CONICET | Buscador de Institutos y Recursos Humanos

Neuroblastoma, the most common extracranial pediatric solid tumor, is responsible for 15% of all childhood cancer deaths. Patients frequently present at diagnosis with metastatic disease, particularly to the bone marrow (BM). Advances in therapy and understanding of the metastatic process have been limited due in part, to the lack of animal models harboring BM disease. The widely employed transgenic model, the Th-MYCN mouse, exhibits limited metastasis to this site. Here we establish the first genetic immunocompetent mouse model for metastatic neuroblastoma with enhanced secondary tumors in the BM. This model recapitulates two frequent alterations in metastatic neuroblasoma, over-expression of MYCN and loss of caspase-8 expression. Mouse caspase-8 gene was deleted in neural crest lineage cells by crossing a Th-Cre transgenic mouse with a caspase-8 conditional knockout mouse.
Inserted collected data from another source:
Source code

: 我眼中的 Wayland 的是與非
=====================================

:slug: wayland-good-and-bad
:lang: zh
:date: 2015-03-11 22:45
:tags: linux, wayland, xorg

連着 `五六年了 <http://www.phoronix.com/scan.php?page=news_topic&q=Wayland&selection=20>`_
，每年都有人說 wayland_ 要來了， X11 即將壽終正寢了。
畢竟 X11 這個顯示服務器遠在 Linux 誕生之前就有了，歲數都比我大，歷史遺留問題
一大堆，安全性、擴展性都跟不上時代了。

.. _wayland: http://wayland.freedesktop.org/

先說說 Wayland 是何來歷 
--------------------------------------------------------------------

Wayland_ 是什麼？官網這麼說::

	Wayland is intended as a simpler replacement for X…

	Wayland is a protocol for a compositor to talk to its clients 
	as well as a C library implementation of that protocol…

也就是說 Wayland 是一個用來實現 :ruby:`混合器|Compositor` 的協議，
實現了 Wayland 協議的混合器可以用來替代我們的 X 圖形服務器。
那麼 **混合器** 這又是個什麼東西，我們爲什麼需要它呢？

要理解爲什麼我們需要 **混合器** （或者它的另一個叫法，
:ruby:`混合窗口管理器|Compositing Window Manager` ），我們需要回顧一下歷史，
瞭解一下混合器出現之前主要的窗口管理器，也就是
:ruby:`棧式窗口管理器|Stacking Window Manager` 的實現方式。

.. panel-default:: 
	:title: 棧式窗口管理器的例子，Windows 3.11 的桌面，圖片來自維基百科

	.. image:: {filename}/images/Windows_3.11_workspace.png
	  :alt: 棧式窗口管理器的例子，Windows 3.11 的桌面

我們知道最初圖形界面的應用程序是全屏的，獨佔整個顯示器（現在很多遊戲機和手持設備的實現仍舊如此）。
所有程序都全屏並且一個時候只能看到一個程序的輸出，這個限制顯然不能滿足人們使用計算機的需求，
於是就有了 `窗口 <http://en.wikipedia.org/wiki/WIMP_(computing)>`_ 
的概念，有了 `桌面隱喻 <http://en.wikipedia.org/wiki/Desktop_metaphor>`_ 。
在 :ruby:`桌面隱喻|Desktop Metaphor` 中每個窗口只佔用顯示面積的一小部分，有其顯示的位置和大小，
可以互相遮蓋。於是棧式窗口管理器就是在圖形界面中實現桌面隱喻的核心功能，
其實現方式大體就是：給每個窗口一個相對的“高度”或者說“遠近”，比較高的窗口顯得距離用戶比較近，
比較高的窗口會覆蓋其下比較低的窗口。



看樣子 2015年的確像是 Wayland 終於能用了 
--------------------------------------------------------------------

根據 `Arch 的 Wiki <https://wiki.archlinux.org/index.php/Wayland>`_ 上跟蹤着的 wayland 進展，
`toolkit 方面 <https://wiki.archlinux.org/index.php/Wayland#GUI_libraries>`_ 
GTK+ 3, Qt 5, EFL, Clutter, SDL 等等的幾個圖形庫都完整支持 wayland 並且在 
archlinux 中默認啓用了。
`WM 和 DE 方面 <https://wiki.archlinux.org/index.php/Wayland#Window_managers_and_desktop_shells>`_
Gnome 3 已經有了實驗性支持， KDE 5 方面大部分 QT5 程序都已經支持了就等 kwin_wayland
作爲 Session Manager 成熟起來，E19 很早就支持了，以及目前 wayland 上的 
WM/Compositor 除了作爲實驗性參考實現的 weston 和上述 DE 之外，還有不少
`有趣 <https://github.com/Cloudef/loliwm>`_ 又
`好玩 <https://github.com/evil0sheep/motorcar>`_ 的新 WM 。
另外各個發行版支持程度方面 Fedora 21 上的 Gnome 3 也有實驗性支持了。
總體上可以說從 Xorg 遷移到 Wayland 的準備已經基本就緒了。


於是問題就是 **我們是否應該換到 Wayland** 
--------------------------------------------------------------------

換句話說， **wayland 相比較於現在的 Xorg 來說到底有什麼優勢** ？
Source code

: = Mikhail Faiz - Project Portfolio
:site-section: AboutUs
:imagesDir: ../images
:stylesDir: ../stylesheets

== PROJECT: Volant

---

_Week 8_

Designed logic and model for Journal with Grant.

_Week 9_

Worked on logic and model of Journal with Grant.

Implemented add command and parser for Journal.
This mouse was then crossed with the neuroblastoma prone Th-MYCN mouse. While over-expression of MYCN by itself rarely caused bone marrow metastasis, combining MYCN overexpression and caspase-8 deletion significantly enhanced BM metastasis (37% incidence). Microarray expression studies of the primary tumors mRNAs and microRNAs revealed extracellular matrix (ECM) structural changes, increased expression of genes involved in epithelial to mesenchymal transition, inflammation and down-regulation of miR-7a and miR-29b. These molecular changes have been shown to be associated with tumor progression and activation of the cytokine transforming growth factor beta (TGF-β) pathway in various tumor models. Cytokine TGF-β can preferentially promote single cell motility and blood borne metastasis and therefore activation of this pathway may explain the enhanced BM metastasis observed in this animal model.